5,610 Saudi passports stolen or lost in 8 months

Author: 
By Abdul Rahman Al-Mansour, Arab News Staff
Publication Date: 
Thu, 2002-07-25 03:00

RIYADH, 25 July — About 5,610 Saudi passports have been stolen or lost in the past eight months, 4,900 of them inside the Kingdom, a security source told Arab News.

The source said 710 Saudi passports were stolen or lost mainly in Egypt, Syria, Jordan, Bahrain, Turkey, Indonesia, France, Britain and the United States.

In Jordan, the stolen Saudi passports are bought by Iraqis to use them to travel to foreign countries to improve their living conditions. In other countries, the passports are normally used in criminal activity.

Following the Sept. 11 attacks in the United States in which 15 of the 19 suspected hijackers carried Saudi passports, Saudi authorities have urged nationals to take better care of their travel documents.

Saudi nationals and expatriates living in the Kingdom have also been cautioned to beware of fraudsters who might use their identity documents in criminal and terrorist acts.

The largest number of lost passports was reported in Riyadh, followed by Jeddah, Dammam and Al-Ahsa.

"Most thefts of Saudi passports in France and Britain took place at airports. In the United States, Saudis lost their passports while sending them to the Kingdom’s embassy through courier service," the source pointed out.

Saudi Arabia has a population of 22 million, of whom 16 million are Saudis. Hundreds of thousands of Saudis travel abroad during the summer months to escape the scorching heat.

Fingerprinting

Meanwhile, Lt. Col. Fahd Al-Dakkan, director of public affairs at the Passports Department, told Arab News that studies were under way to register fingerprints of expatriates to identify them quickly.

Lt. Col. Dakkan said the experiment had been successful during the last Haj season.

Dakkan said the fingerprint system would be introduced with the implementation of new residence permits (iqamas). "It will help identify expatriate workers quickly and reduce crimes," he added.

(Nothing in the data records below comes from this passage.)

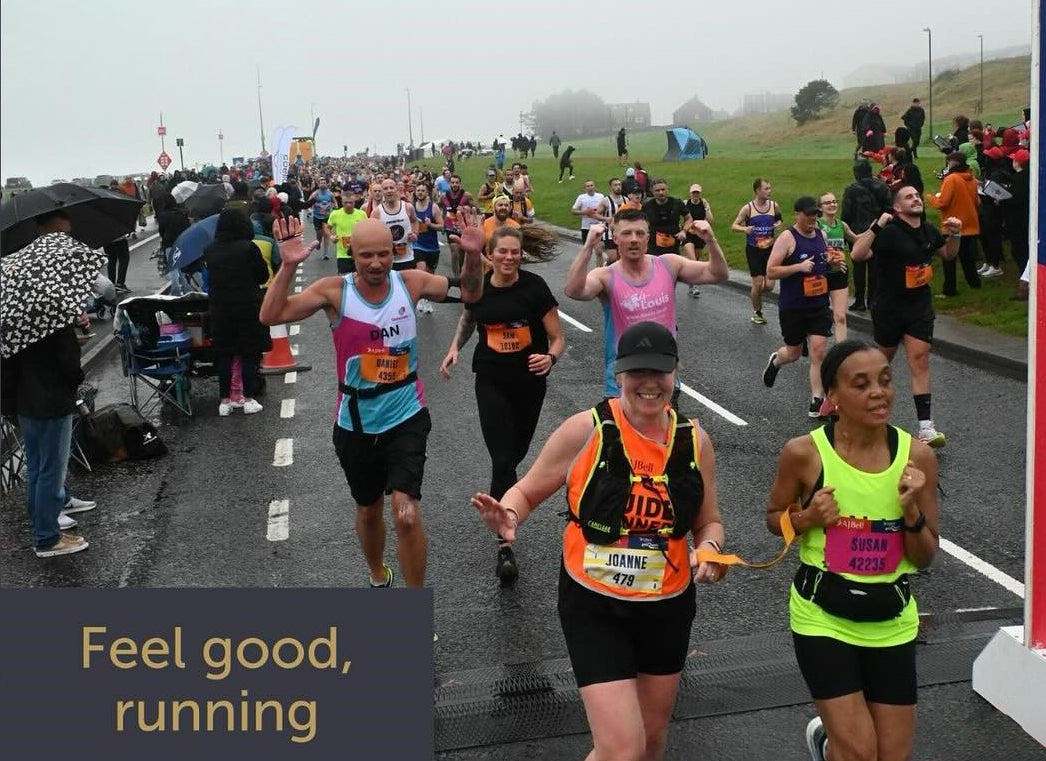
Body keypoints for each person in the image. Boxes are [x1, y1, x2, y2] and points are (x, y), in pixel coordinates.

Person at [470, 321, 726, 761]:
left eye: (659, 372)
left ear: (675, 374)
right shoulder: (585, 429)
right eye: (637, 372)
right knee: (622, 748)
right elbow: (528, 490)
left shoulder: (693, 440)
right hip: (595, 604)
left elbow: (709, 522)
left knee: (651, 740)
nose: (649, 384)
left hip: (667, 606)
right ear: (619, 374)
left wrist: (711, 550)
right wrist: (508, 516)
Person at [259, 216, 485, 592]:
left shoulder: (410, 282)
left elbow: (472, 294)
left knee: (407, 514)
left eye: (384, 254)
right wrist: (287, 266)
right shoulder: (333, 291)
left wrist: (474, 256)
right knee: (368, 509)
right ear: (352, 253)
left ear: (395, 251)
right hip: (355, 421)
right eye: (366, 256)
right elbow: (271, 315)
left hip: (406, 412)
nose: (377, 263)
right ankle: (378, 573)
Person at [766, 339, 938, 761]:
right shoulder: (804, 454)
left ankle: (828, 746)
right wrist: (807, 519)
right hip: (822, 615)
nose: (878, 393)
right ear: (833, 398)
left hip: (891, 618)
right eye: (861, 385)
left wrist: (911, 509)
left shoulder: (917, 458)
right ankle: (836, 744)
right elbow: (773, 517)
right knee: (861, 753)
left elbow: (926, 556)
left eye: (884, 381)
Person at [440, 226, 565, 584]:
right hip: (491, 380)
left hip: (529, 384)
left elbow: (557, 338)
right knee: (503, 459)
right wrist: (453, 349)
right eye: (502, 252)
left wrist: (550, 359)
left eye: (515, 253)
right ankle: (504, 544)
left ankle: (507, 511)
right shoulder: (480, 287)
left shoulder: (535, 287)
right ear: (489, 255)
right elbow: (469, 318)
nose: (509, 258)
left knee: (517, 452)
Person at [1, 212, 99, 557]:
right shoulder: (49, 315)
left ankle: (46, 525)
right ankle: (47, 538)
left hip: (27, 401)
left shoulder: (14, 314)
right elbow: (67, 365)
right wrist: (74, 341)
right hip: (51, 399)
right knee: (48, 470)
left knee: (39, 468)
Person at [564, 207, 728, 400]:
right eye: (626, 233)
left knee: (668, 430)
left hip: (664, 377)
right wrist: (588, 246)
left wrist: (711, 239)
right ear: (615, 239)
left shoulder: (669, 264)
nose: (634, 239)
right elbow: (574, 291)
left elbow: (718, 274)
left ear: (647, 238)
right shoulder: (606, 276)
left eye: (639, 233)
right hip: (623, 382)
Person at [850, 186, 962, 447]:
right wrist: (877, 225)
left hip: (919, 306)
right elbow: (857, 254)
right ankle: (853, 409)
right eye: (908, 197)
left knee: (919, 358)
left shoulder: (928, 230)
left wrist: (955, 233)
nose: (916, 199)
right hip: (889, 307)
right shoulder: (889, 233)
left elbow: (948, 254)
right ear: (897, 207)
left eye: (916, 196)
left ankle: (926, 427)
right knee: (880, 365)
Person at [762, 196, 838, 419]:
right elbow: (771, 271)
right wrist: (798, 267)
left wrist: (831, 264)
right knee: (793, 353)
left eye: (815, 214)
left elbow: (821, 263)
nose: (813, 218)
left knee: (819, 351)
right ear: (797, 215)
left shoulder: (821, 235)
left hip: (819, 304)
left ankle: (817, 399)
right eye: (808, 215)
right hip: (793, 306)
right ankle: (776, 360)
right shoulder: (787, 238)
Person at [204, 209, 273, 416]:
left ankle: (225, 400)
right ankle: (248, 398)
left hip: (219, 308)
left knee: (224, 354)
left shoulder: (210, 250)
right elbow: (262, 276)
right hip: (247, 307)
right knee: (249, 353)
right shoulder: (248, 248)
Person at [925, 152, 981, 296]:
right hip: (970, 223)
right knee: (967, 256)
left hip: (952, 224)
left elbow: (943, 202)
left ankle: (950, 289)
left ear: (953, 163)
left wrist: (930, 198)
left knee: (949, 258)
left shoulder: (951, 179)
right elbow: (977, 202)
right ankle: (974, 283)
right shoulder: (972, 179)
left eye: (949, 162)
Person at [732, 178, 782, 324]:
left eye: (770, 188)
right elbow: (734, 226)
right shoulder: (748, 208)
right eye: (766, 188)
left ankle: (755, 294)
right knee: (758, 283)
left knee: (770, 286)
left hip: (770, 250)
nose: (769, 191)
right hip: (753, 250)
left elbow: (779, 219)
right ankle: (757, 312)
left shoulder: (774, 206)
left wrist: (778, 224)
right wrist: (744, 229)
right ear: (757, 191)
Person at [841, 161, 891, 311]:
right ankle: (873, 299)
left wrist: (844, 235)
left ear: (856, 173)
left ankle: (859, 300)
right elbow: (889, 209)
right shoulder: (883, 186)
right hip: (879, 232)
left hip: (858, 234)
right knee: (875, 267)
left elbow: (846, 214)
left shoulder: (851, 189)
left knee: (859, 268)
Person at [816, 192, 857, 343]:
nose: (832, 204)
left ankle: (841, 354)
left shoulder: (842, 225)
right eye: (827, 202)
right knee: (819, 315)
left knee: (840, 316)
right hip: (821, 275)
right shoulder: (817, 225)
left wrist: (875, 229)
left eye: (834, 202)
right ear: (820, 208)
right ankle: (806, 339)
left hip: (839, 273)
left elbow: (856, 239)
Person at [371, 178, 419, 272]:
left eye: (391, 188)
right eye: (385, 189)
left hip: (407, 257)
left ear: (396, 189)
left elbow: (415, 221)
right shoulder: (377, 212)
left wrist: (415, 233)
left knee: (407, 286)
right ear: (382, 192)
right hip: (387, 261)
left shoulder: (407, 207)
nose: (389, 191)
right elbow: (372, 235)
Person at [412, 182, 444, 314]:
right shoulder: (411, 207)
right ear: (415, 192)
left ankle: (427, 300)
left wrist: (430, 225)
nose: (420, 192)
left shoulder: (434, 207)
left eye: (422, 190)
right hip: (417, 245)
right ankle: (419, 297)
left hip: (432, 247)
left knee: (430, 275)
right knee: (421, 269)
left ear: (427, 193)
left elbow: (441, 226)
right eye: (418, 190)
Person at [642, 179, 691, 259]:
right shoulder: (647, 206)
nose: (661, 193)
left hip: (673, 245)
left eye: (663, 189)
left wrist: (684, 231)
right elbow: (642, 222)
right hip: (654, 246)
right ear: (652, 192)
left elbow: (688, 218)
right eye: (657, 190)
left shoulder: (677, 203)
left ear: (667, 189)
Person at [440, 174, 476, 278]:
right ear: (449, 183)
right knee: (454, 252)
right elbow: (440, 208)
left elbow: (476, 209)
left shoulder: (467, 195)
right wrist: (442, 222)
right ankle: (457, 277)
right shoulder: (444, 196)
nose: (454, 184)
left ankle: (461, 271)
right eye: (452, 182)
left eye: (457, 182)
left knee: (461, 253)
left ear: (460, 183)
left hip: (463, 227)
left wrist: (466, 208)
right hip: (450, 227)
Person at [682, 183, 714, 297]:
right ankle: (694, 285)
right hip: (689, 234)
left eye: (697, 193)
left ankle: (690, 282)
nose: (695, 195)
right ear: (690, 193)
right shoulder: (685, 203)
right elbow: (680, 217)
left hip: (700, 235)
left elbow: (710, 220)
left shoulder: (704, 203)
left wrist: (707, 209)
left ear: (700, 193)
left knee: (695, 261)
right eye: (693, 192)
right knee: (693, 259)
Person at [326, 189, 368, 275]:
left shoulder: (361, 214)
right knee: (344, 280)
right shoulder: (335, 214)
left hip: (358, 253)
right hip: (342, 254)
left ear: (354, 202)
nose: (348, 205)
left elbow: (367, 230)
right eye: (346, 202)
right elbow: (327, 228)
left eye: (351, 202)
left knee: (359, 279)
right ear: (342, 202)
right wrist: (331, 237)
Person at [596, 177, 627, 264]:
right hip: (609, 233)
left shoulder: (626, 200)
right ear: (611, 187)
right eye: (615, 185)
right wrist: (605, 218)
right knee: (612, 258)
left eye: (619, 185)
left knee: (622, 258)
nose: (618, 187)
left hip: (622, 232)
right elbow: (596, 214)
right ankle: (606, 266)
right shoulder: (605, 201)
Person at [304, 178, 335, 259]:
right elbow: (309, 202)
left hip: (326, 217)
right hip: (317, 217)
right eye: (321, 183)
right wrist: (309, 210)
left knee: (326, 234)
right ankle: (318, 242)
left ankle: (326, 253)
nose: (323, 184)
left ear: (327, 184)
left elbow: (334, 202)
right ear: (318, 184)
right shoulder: (315, 194)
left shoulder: (330, 194)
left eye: (324, 183)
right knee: (319, 235)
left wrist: (335, 208)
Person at [572, 180, 605, 248]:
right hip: (586, 227)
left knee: (599, 249)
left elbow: (605, 208)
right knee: (587, 249)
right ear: (585, 189)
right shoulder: (581, 197)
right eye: (588, 186)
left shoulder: (600, 196)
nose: (590, 187)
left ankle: (599, 258)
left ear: (594, 186)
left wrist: (597, 212)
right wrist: (585, 212)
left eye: (591, 185)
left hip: (598, 225)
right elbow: (573, 211)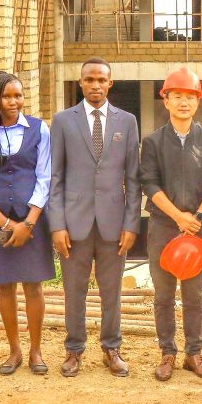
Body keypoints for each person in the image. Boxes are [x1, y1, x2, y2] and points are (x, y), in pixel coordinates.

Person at [49, 57, 141, 378]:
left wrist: (131, 224)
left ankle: (111, 348)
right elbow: (55, 177)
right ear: (80, 83)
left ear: (110, 83)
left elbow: (133, 178)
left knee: (111, 290)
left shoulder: (127, 121)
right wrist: (57, 224)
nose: (95, 85)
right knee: (73, 290)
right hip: (74, 222)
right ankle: (74, 349)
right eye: (89, 79)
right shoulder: (63, 121)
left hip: (113, 223)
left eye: (101, 80)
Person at [138, 67, 202, 381]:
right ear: (166, 101)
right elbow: (149, 183)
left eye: (190, 96)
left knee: (194, 295)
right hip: (164, 226)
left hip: (197, 228)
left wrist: (198, 217)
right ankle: (167, 353)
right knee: (163, 295)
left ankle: (194, 353)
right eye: (177, 96)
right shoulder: (153, 142)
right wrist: (178, 216)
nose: (183, 102)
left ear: (198, 101)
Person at [0, 71, 54, 376]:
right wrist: (4, 222)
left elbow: (45, 177)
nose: (13, 101)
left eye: (18, 95)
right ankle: (14, 350)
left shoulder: (39, 129)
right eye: (7, 96)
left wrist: (28, 222)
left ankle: (36, 350)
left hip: (33, 220)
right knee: (4, 285)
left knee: (33, 285)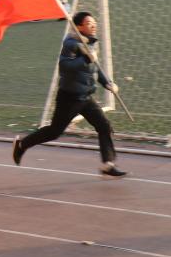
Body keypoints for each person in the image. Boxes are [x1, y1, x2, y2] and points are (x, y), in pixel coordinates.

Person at [13, 12, 125, 177]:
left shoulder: (91, 42)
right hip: (69, 97)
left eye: (94, 22)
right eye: (89, 23)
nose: (94, 25)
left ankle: (108, 165)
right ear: (79, 26)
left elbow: (95, 68)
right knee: (54, 132)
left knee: (104, 126)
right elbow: (65, 66)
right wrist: (85, 59)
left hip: (86, 96)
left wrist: (107, 83)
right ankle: (22, 145)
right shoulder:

This system, he said, has been successfully implemented in the United States, Germany and Japan.

Dakkan said the new Saudi passports with barcodes would help prevent forgery to a great extent.

He called upon civil status departments, banks and other service organizations to adopt the fingerprint technology as quickly as possible to prevent forgery.

In a related development, Saudi passport officers arrested 70 expatriates, mainly Yemenis, for carrying stolen Saudi identity cards.

"Facial resemblance of the expatriates with the photos carried by the IDs helped them evade previous inspections," the source said.